Tapınak, Ünlü Yunan heykeltıraşları tarafından yapılmış heykellerle, tablolarla ve altın ve gümüşle bezenmiş kolonlarla donatılmıştı. Sanatçıların en güzel heykeli yaratmak için birbirleri ile yarıştıkları ve bu heykellerin büyük bir çoğunluğunun Efes şehrini kurduğu söylenen Amazonların heykelleri olduğu söylenmektedir. Artemis Tapınağı yapıldığı yıllarda gerçekten bir tapınak mıydı? Tam olarak bilinmemektedir. Kaynaklar, bereket tanrıçası için yapıldığını, içinin tapınak, dışının ise çarşı olarak kullanıldığını göstermektedir. Hatta araştırmaların bazıları, günümüzde de var olan Kapalı Çarşı gibi turistik değere sahip olduğunu göstermektedir. Artemis Tapınağı aynı zamanda bir pazar ve dinsel enstitüymüş. Yüz yıllar boyunca tanrıçaya inançlarını ve isteklerini sunan turistler, çarşıdan aldıkları altın ve fildişi takıları bereket tanrıçasına sundukları hediyelik eşyalar, yapılan kazı çalışmalarıyla belgelenmiştir.

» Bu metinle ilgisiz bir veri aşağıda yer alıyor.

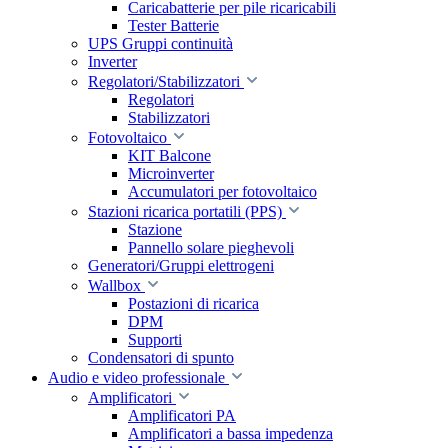
Caricabatterie per pile ricaricabili
Tester Batterie
UPS Gruppi continuità
Inverter
Regolatori/Stabilizzatori
Regolatori
Stabilizzatori
Fotovoltaico
KIT Balcone
Microinverter
Accumulatori per fotovoltaico
Stazioni ricarica portatili (PPS)
Stazione
Pannello solare pieghevoli
Generatori/Gruppi elettrogeni
Wallbox
Postazioni di ricarica
DPM
Supporti
Condensatori di spunto
Audio e video professionale
Amplificatori
Amplificatori PA
Amplificatori a bassa impedenza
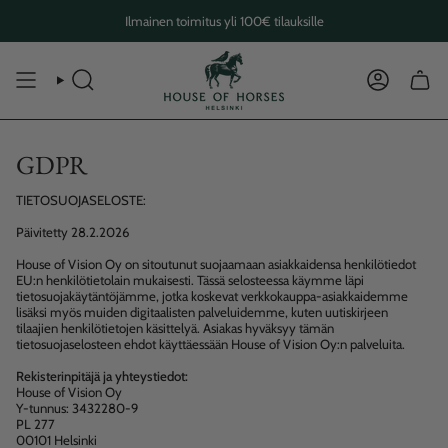
Skip
Ilmainen toimitus yli 100€ tilauksille
to
content
SEARCH
ACCOUN
GDPR
TIETOSUOJASELOSTE:
Päivitetty 28.2.2026
House of Vision Oy on sitoutunut suojaamaan asiakkaidensa henkilötiedot
EU:n henkilötietolain mukaisesti. Tässä selosteessa käymme läpi
tietosuojakäytäntöjämme, jotka koskevat verkkokauppa-asiakkaidemme
lisäksi myös muiden digitaalisten palveluidemme, kuten uutiskirjeen
tilaajien henkilötietojen käsittelyä. Asiakas hyväksyy tämän
tietosuojaselosteen ehdot käyttäessään House of Vision Oy:n palveluita.
Rekisterinpitäjä ja yhteystiedot:
House of Vision Oy
Y-tunnus: 3432280-9
PL 277
00101 Helsinki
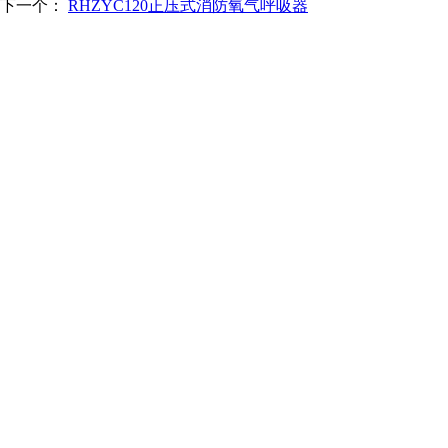
下一个：
RHZYC120正压式消防氧气呼吸器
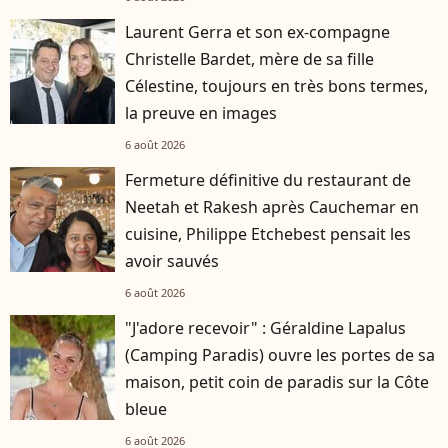
Laurent Gerra et son ex-compagne
Christelle Bardet, mère de sa fille
Célestine, toujours en très bons termes,
la preuve en images
6 août 2026
Fermeture définitive du restaurant de
Neetah et Rakesh après Cauchemar en
cuisine, Philippe Etchebest pensait les
avoir sauvés
6 août 2026
"J'adore recevoir" : Géraldine Lapalus
(Camping Paradis) ouvre les portes de sa
maison, petit coin de paradis sur la Côte
bleue
6 août 2026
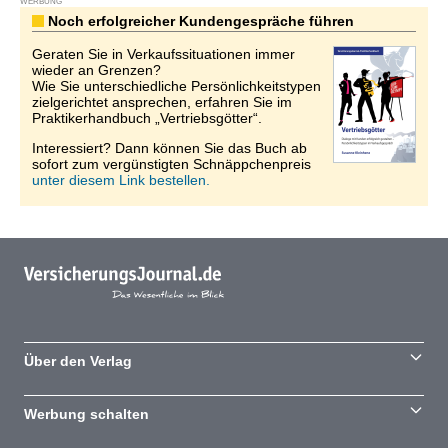
WERBUNG
Noch erfolgreicher Kundengespräche führen
Geraten Sie in Verkaufssituationen immer
wieder an Grenzen?
Wie Sie unterschiedliche Persönlichkeitstypen
zielgerichtet ansprechen, erfahren Sie im
Praktikerhandbuch „Vertriebsgötter“.
Interessiert? Dann können Sie das Buch ab
sofort zum vergünstigten Schnäppchenpreis
unter diesem Link bestellen.
Über den Verlag
Werbung schalten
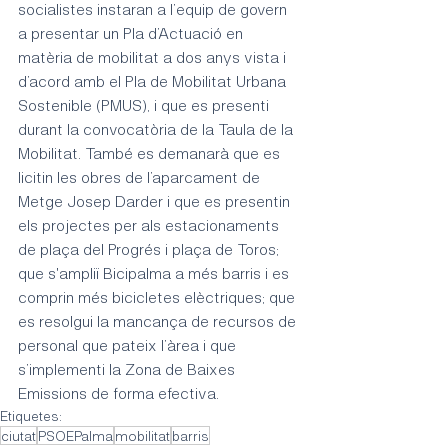
socialistes instaran a l’equip de govern 
a presentar un Pla d’Actuació en 
matèria de mobilitat a dos anys vista i 
d’acord amb el Pla de Mobilitat Urbana 
Sostenible (PMUS), i que es presenti 
durant la convocatòria de la Taula de la 
Mobilitat. També es demanarà que es 
licitin les obres de l’aparcament de 
Metge Josep Darder i que es presentin 
els projectes per als estacionaments 
de plaça del Progrés i plaça de Toros; 
que s'ampliï Bicipalma a més barris i es 
comprin més bicicletes elèctriques; que 
es resolgui la mancança de recursos de 
personal que pateix l’àrea i que 
s’implementi la Zona de Baixes 
Emissions de forma efectiva. 
Etiquetes:
ciutat
PSOEPalma
mobilitat
barris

Tapınakta bulunan “Artemis Heykeli” söylenenlere göre “asma ağacı”ndan yapılmıştır ve yine iddiaya göre, çürümesin diye, bu heykel her yıl yağlanmaktaymış. Zaten yapılan kazılarda da bugüne kadar altın veya gümüş Artemis heykeli bulunmamıştır.

Gelelim tapınağın neden günümüze kadar gelmediğine. Tapınağın en muhteşem yıllarında: Efes şehrinde “Herostratos” isimli, kunduracılık yaparak geçimini sağlayan saf bir adam yaşamaktadır. Bu adamın kimseye zararı dokunmaz, ama ünlü olmak gibi çok büyük bir zaafı bulunmaktadır. Çevresinde ise, onun bu zaafını çok güzel kullanabilecek, bir yığın maceracı, soyguncu, politikacı insan bulunmaktadır. Sonunda bir gün çevresindeki insanlar, bu bizim kunduracının zaafını kullanmışlar ve “meşhur olmak istiyorsan, Artemis Tapınağını yakmalısın o zaman adın tarihe geçer” demişler. Herostratos önceleri korkup ürktüğü bu planı gerçekleştirmek için, bir süre sonra harekete geçer. İklim nedeniyle yangınları söndürmenin zor olduğu bir yaz gününde M.Ö.356 yılının 21 Temmuz günü harekete geçer ve tapınağı ateşe verir. Tapınak içindeki kandiller için saklanan yağlar nedeniyle hızla yanar ve bu sırada tapınağın hazinesi şehirdeki tüm çapulcular tarafından yağmalanır. Ertesi gün duman ve sis bulutları arasında kalan ünlü tapınağın ayakta kalan harabesi çok hazindir. Şehir halkı çok sevdikleri tanrıçalarının tapınağını yangından kurtaramadıkları için çok üzülmüşler. Daha sonra başka bir gerçek daha ortaya çıkar. Neden Tanrıça kendi tapınağını yangından koruyamamıştır sorusu akıllara gelir? Bu sorunun yanıtı ise yıllar sonra anlaşılır. Çünkü M.Ö.356 yılının 21 Temmuz günü Tanrıçanın bir görevi bulunmaktadır ve yangın günü, yıldızlar tanrıçaya büyük bir kişinin o gün doğacağını haber vermişlerdir. Hatta bu kişinin doğup büyüdüğü zaman, ünlü bir kral hatta bir imparator olacağı ve o çağ dünyasının her yönüne akınlar yapacağı, ülkeleri ele geçireceği ve yeni bir çağ yaratacağını müjdelerler. Bunun sonucunda, bu ünlü kişinin doğumunun bizzat tanrıça tarafından yapılması gerektiğini bildirirler. Bu haberler üzerine tanrıça 21 Temmuz günü tapınaktan ayrılarak Makedonya’nın Pella şehrine gider ve tarihte önemli bir rolü bulunan “Büyük İskender” doğar. Bu nedenle tanrıça tapınağının yanmasına engel olamamıştır. Evet, tapınak yanar ve daha sonra; Efesliler, kunduracı Herostratos’a en korkunç cezayı verirler ve hatta onun adını anan herkes için “ölüm” emri verilir. Bu olaydan sonra yüzyıllarca, şan ve şöhret tutkunu kişilere “Herostratik” denilmeye başlanır ve cezası bellidir, ölüm.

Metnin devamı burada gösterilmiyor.